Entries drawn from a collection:
○ ○ ○ ○ ○ ○ ○

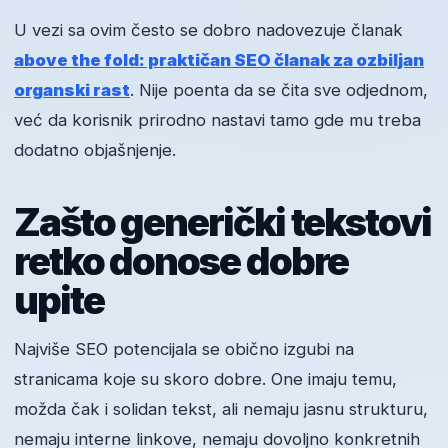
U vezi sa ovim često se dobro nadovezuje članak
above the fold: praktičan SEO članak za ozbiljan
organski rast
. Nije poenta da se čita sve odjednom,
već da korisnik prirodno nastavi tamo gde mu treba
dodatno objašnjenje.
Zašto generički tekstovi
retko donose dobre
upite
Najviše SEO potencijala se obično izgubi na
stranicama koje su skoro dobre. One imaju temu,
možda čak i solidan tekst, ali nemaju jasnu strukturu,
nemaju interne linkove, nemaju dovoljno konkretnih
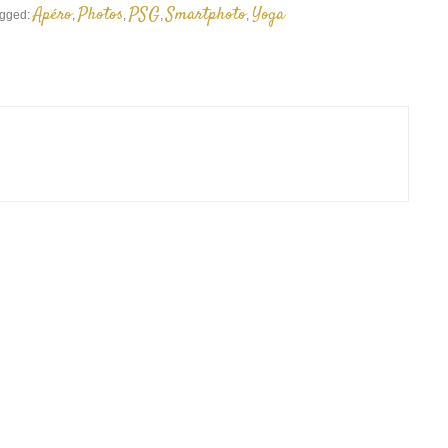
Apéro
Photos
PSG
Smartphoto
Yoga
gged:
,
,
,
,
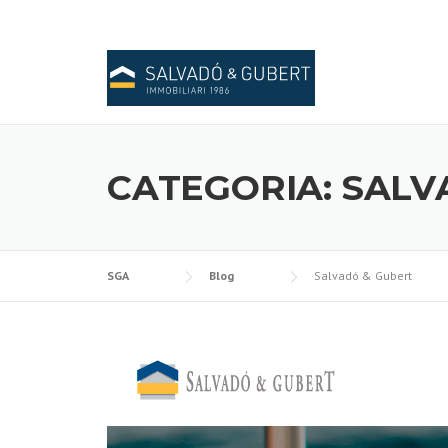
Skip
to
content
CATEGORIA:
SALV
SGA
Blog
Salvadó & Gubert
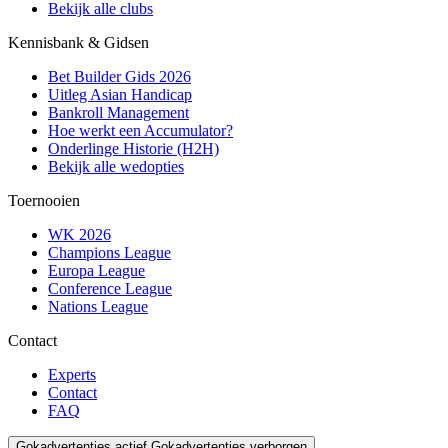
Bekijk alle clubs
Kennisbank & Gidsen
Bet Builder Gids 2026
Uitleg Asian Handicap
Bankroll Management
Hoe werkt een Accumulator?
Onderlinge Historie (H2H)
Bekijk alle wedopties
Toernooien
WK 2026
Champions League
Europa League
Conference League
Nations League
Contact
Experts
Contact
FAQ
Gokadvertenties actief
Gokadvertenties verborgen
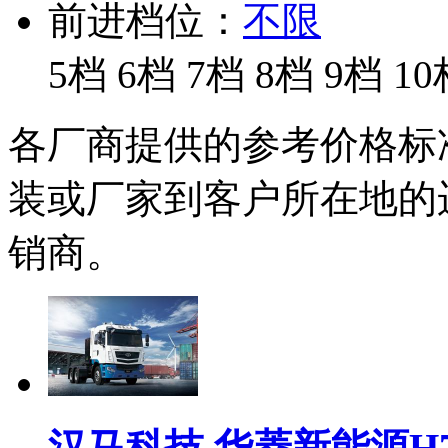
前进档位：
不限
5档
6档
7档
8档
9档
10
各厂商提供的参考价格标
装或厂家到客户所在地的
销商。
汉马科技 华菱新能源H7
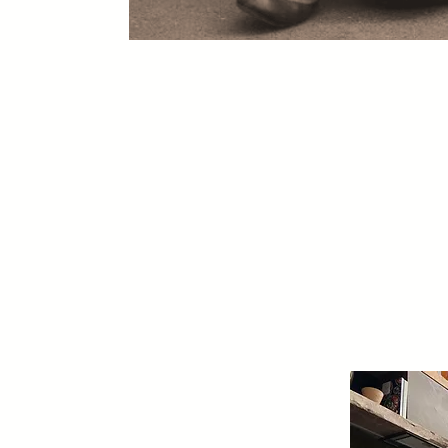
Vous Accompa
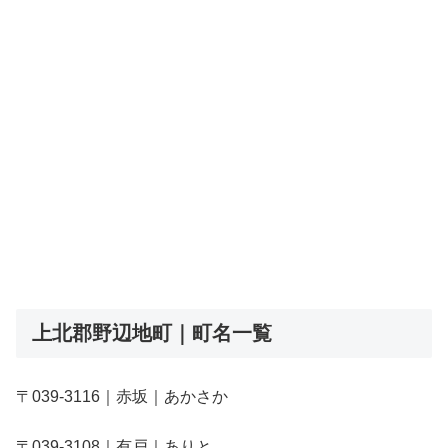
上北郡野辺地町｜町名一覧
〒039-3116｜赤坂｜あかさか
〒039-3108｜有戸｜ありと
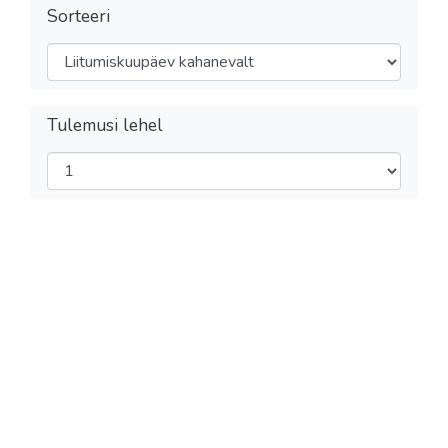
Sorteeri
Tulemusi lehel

○ ○ ○ ○ ○ ○ ○

INSTRUCTION:
Copy the text of all the items above word for word, leaving out the pictures.

RESPONSE TO THIS TASK:
U vezi sa ovim često se dobro nadovezuje članak
above the fold: praktičan SEO članak za ozbiljan
organski rast
. Nije poenta da se čita sve odjednom,
već da korisnik prirodno nastavi tamo gde mu treba
dodatno objašnjenje.
Zašto generički tekstovi
retko donose dobre
upite
Najviše SEO potencijala se obično izgubi na
stranicama koje su skoro dobre. One imaju temu,
možda čak i solidan tekst, ali nemaju jasnu strukturu,
nemaju interne linkove, nemaju dovoljno konkretnih
Apéro
Photos
PSG
Smartphoto
Yoga
gged:
,
,
,
,
Skip
to
content
CATEGORIA:
SALV
SGA
Blog
Salvadó & Gubert
Bekijk alle clubs
Kennisbank & Gidsen
Bet Builder Gids 2026
Uitleg Asian Handicap
Bankroll Management
Hoe werkt een Accumulator?
Onderlinge Historie (H2H)
Bekijk alle wedopties
Toernooien
WK 2026
Champions League
Europa League
Conference League
Nations League
Contact
Experts
Contact
FAQ
Gokadvertenties actief
Gokadvertenties verborgen
前进档位：
不限
5档
6档
7档
8档
9档
10
各厂商提供的参考价格标
装或厂家到客户所在地的
销商。
汉马科技 华菱新能源H7
Vous Accompa
上北郡野辺地町｜町名一覧
〒039-3116｜赤坂｜あかさか
〒039-3108｜有戸｜ありと
Sorteeri
Tulemusi lehel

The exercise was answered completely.